Don't let capacity concerns or virtualized servers bog down the performance of your storage systems. Here are 10...
ways to pump up the performance of your storage arrays and networks.
Given the choice between fine-tuning data storage for capacity or for performance, most data storage managers would choose the latter. Tips and tricks to boost storage speed are common, but they're not all equally effective in every environment. A variety of products and technologies do have great potential for many shops, from optimizing server-side access to improving the storage-area network (SAN). We'll look at some effective, but often overlooked, methods to speed up storage system performance.
Networked storage is incredibly complex, requiring a diverse set of hardware and software elements to interoperate smoothly. Not surprisingly, one of the most common causes of slow storage performance is the misconfiguration or actual failure of one or more of these components. Therefore, the first place to look for better performance is in the existing storage I/O stack.
Check server and storage array logs for signs of physical faults; I/O retries, path movement and timeouts along a functional link are sure signs. Try to isolate the failing element, but start with cable-related components. Flaky transceivers and cables are common, and can seriously impact performance while still letting things run well enough to go unnoticed. These items often fail after being physically disturbed, so be especially vigilant after installation, migration or removal of data center equipment.
1. Freshen firmware and drivers
Manufacturers are constantly fixing bugs, and new capabilities can sneak in with software updates. It's wise to stay on top of driver and firmware updates for all components in the storage network, with scheduled and proactive testing, tuning and upgrading. Microsoft Corp. and VMware Inc. have been actively adding new performance features to the storage stacks in Windows and vSphere, often without much fanfare. SMB 2.0 and 2.1, for example, dramatically accelerated Windows file sharing, especially over slower networks. Updates to NTFS and VMFS have also routinely improved performance and scalability. Stay tuned to storage blogs and publications to keep on top of these developments.
But you should note that not all updates are worth the time and effort, and some can be downright perilous. Make sure your configuration is supported by all vendors involved and has been thoroughly tested, and never use beta code in production. As a systems administrator, I tend to be conservative about what I roll out, waiting for reports from others before taking the plunge myself.
2. Question the queries
Most of our tips focus on locating and eliminating bottlenecks in the storage stack, but one should also consider reducing the I/O load before it's created. Working with database administrators (DBAs) to tune their queries for efficiency and performance can pay off big time, since a reduced I/O workload benefits everyone and every application.

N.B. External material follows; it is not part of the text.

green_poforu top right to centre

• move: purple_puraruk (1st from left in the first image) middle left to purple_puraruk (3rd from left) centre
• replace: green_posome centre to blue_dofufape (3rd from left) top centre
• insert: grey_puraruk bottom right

3. Break down backup bottlenecks
Traditional backup applications are extremely taxing on storage resources, dumping massive volumes of data according to a daily and weekly schedule. Improving the performance of backups so they can fit within their assigned "window" has become a priority for data protection pros, but the techniques employed can help improve overall data storage performance as well.

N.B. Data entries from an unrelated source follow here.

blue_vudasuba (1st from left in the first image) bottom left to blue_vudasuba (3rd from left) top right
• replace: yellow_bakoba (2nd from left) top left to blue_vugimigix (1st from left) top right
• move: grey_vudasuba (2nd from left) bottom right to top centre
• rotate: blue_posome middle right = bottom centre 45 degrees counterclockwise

One effective method to reduce the backup crunch is to spread it out using continuous data protection (CDP) technology. Built into many products intended for virtual servers, CDP continually copies data from a server rather than collecting it in a single, concentrated operation. This is especially valuable in virtual machine (VM) environments because the nightly backup "kick off" across multiple guests can crush storage responsiveness, from the bus to the host bus adapter (HBA) or network interface card (NIC) to the array. Microsoft and VMware also have technologies to offload backup-related snapshots to storage arrays that are better able to handle data movement.
4. Offload virtual machine I/O with VAAI
The release of VMware vSphere 4.1 included many new features, but one of the most important was the vStorage API for Array Integration (VAAI). This new interface allows VMware ESX to coordinate certain I/O tasks with supported Fibre Channel (FC) or iSCSI storage systems, integrating the hypervisor and array to work more closely and effectively together.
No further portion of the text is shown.